§ **Job item**:
Below are the records to retype. Keep every character exactly and leave out the pictures.

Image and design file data
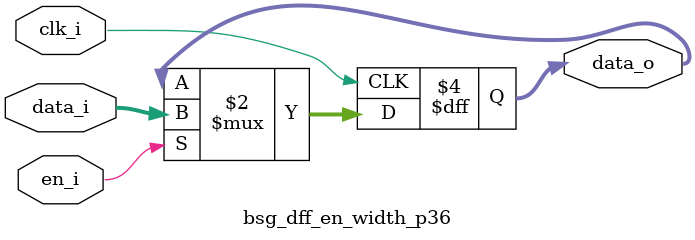
<source format=v>

module bsg_dff_en_width_p36
(
  clk_i,
  data_i,
  en_i,
  data_o
);

  input [35:0] data_i;
  output [35:0] data_o;
  input clk_i;
  input en_i;
  reg [35:0] data_o;

  always @(posedge clk_i) begin
    if(en_i) begin
      { data_o[35:0] } <= { data_i[35:0] };
    end
  end


endmodule
</source>
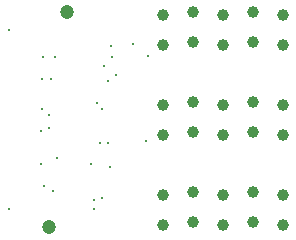
<source format=gbr>
%TF.GenerationSoftware,Altium Limited,Altium Designer,25.4.2 (15)*%
G04 Layer_Color=0*
%FSLAX45Y45*%
%MOMM*%
%TF.SameCoordinates,CEB5D3C2-0C51-4B95-AE11-DBC00170FBBE*%
%TF.FilePolarity,Positive*%
%TF.FileFunction,Plated,1,2,PTH,Drill*%
%TF.Part,Single*%
G01*
G75*
%TA.AperFunction,ComponentDrill*%
%ADD30C,1.00000*%
%ADD31C,1.20000*%
%TA.AperFunction,ViaDrill,NotFilled*%
%ADD32C,0.25400*%
D30*
X1946000Y462000D02*
D03*
X2200000Y488000D02*
D03*
X2454000Y462000D02*
D03*
X2708000Y488000D02*
D03*
X2962000Y462000D02*
D03*
X1946000Y716000D02*
D03*
X2200000Y742000D02*
D03*
X2454000Y716000D02*
D03*
X2708000Y742000D02*
D03*
X2962000Y716000D02*
D03*
X1946000Y1224000D02*
D03*
X2200000Y1250000D02*
D03*
X2454000Y1224000D02*
D03*
X2708000Y1250000D02*
D03*
X2962000Y1224000D02*
D03*
X1946000Y1478000D02*
D03*
X2200000Y1504000D02*
D03*
X2454000Y1478000D02*
D03*
X2708000Y1504000D02*
D03*
X2962000Y1478000D02*
D03*
X1946000Y1986000D02*
D03*
X2200000Y2012000D02*
D03*
X2454000Y1986000D02*
D03*
X2708000Y2012000D02*
D03*
X2962000Y1986000D02*
D03*
X1946000Y2240000D02*
D03*
X2200000Y2266000D02*
D03*
X2454000Y2240000D02*
D03*
X2708000Y2266000D02*
D03*
X2962000Y2240000D02*
D03*
D31*
X982999Y440002D02*
D03*
X1132999Y2260002D02*
D03*
D32*
X1550000Y1731943D02*
D03*
X1520000Y1880000D02*
D03*
X1478726Y1148583D02*
D03*
X1411959Y1150677D02*
D03*
X1800000Y1170166D02*
D03*
X979909Y1277873D02*
D03*
X979967Y1389914D02*
D03*
X917008Y1255387D02*
D03*
X924865Y1436851D02*
D03*
X1446073Y1800413D02*
D03*
X911878Y976428D02*
D03*
X640000Y2110000D02*
D03*
Y590000D02*
D03*
X1820000Y1890000D02*
D03*
X1360232Y669768D02*
D03*
X1341345Y972721D02*
D03*
X1434139Y1437840D02*
D03*
X1390643Y1491498D02*
D03*
X1482997Y1680543D02*
D03*
X1051228Y1028397D02*
D03*
X1692248Y1993519D02*
D03*
X996911Y1698393D02*
D03*
X1020000Y750000D02*
D03*
X1510000Y1970000D02*
D03*
X930000Y1880000D02*
D03*
X1030000D02*
D03*
X922469Y1698009D02*
D03*
X1430000Y690000D02*
D03*
X1360000Y590000D02*
D03*
X1500000Y950000D02*
D03*
X940613Y787443D02*
D03*
%TF.MD5,576f6189dc6849b302aed361aa3109d4*%
M02*

</source>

§ **Solution**:
<source format=v>

module bsg_dff_en_width_p36
(
  clk_i,
  data_i,
  en_i,
  data_o
);

  input [35:0] data_i;
  output [35:0] data_o;
  input clk_i;
  input en_i;
  reg [35:0] data_o;

  always @(posedge clk_i) begin
    if(en_i) begin
      { data_o[35:0] } <= { data_i[35:0] };
    end
  end


endmodule
</source>
<source format=gbr>
%TF.GenerationSoftware,Altium Limited,Altium Designer,25.4.2 (15)*%
G04 Layer_Color=0*
%FSLAX45Y45*%
%MOMM*%
%TF.SameCoordinates,CEB5D3C2-0C51-4B95-AE11-DBC00170FBBE*%
%TF.FilePolarity,Positive*%
%TF.FileFunction,Plated,1,2,PTH,Drill*%
%TF.Part,Single*%
G01*
G75*
%TA.AperFunction,ComponentDrill*%
%ADD30C,1.00000*%
%ADD31C,1.20000*%
%TA.AperFunction,ViaDrill,NotFilled*%
%ADD32C,0.25400*%
D30*
X1946000Y462000D02*
D03*
X2200000Y488000D02*
D03*
X2454000Y462000D02*
D03*
X2708000Y488000D02*
D03*
X2962000Y462000D02*
D03*
X1946000Y716000D02*
D03*
X2200000Y742000D02*
D03*
X2454000Y716000D02*
D03*
X2708000Y742000D02*
D03*
X2962000Y716000D02*
D03*
X1946000Y1224000D02*
D03*
X2200000Y1250000D02*
D03*
X2454000Y1224000D02*
D03*
X2708000Y1250000D02*
D03*
X2962000Y1224000D02*
D03*
X1946000Y1478000D02*
D03*
X2200000Y1504000D02*
D03*
X2454000Y1478000D02*
D03*
X2708000Y1504000D02*
D03*
X2962000Y1478000D02*
D03*
X1946000Y1986000D02*
D03*
X2200000Y2012000D02*
D03*
X2454000Y1986000D02*
D03*
X2708000Y2012000D02*
D03*
X2962000Y1986000D02*
D03*
X1946000Y2240000D02*
D03*
X2200000Y2266000D02*
D03*
X2454000Y2240000D02*
D03*
X2708000Y2266000D02*
D03*
X2962000Y2240000D02*
D03*
D31*
X982999Y440002D02*
D03*
X1132999Y2260002D02*
D03*
D32*
X1550000Y1731943D02*
D03*
X1520000Y1880000D02*
D03*
X1478726Y1148583D02*
D03*
X1411959Y1150677D02*
D03*
X1800000Y1170166D02*
D03*
X979909Y1277873D02*
D03*
X979967Y1389914D02*
D03*
X917008Y1255387D02*
D03*
X924865Y1436851D02*
D03*
X1446073Y1800413D02*
D03*
X911878Y976428D02*
D03*
X640000Y2110000D02*
D03*
Y590000D02*
D03*
X1820000Y1890000D02*
D03*
X1360232Y669768D02*
D03*
X1341345Y972721D02*
D03*
X1434139Y1437840D02*
D03*
X1390643Y1491498D02*
D03*
X1482997Y1680543D02*
D03*
X1051228Y1028397D02*
D03*
X1692248Y1993519D02*
D03*
X996911Y1698393D02*
D03*
X1020000Y750000D02*
D03*
X1510000Y1970000D02*
D03*
X930000Y1880000D02*
D03*
X1030000D02*
D03*
X922469Y1698009D02*
D03*
X1430000Y690000D02*
D03*
X1360000Y590000D02*
D03*
X1500000Y950000D02*
D03*
X940613Y787443D02*
D03*
%TF.MD5,576f6189dc6849b302aed361aa3109d4*%
M02*

</source>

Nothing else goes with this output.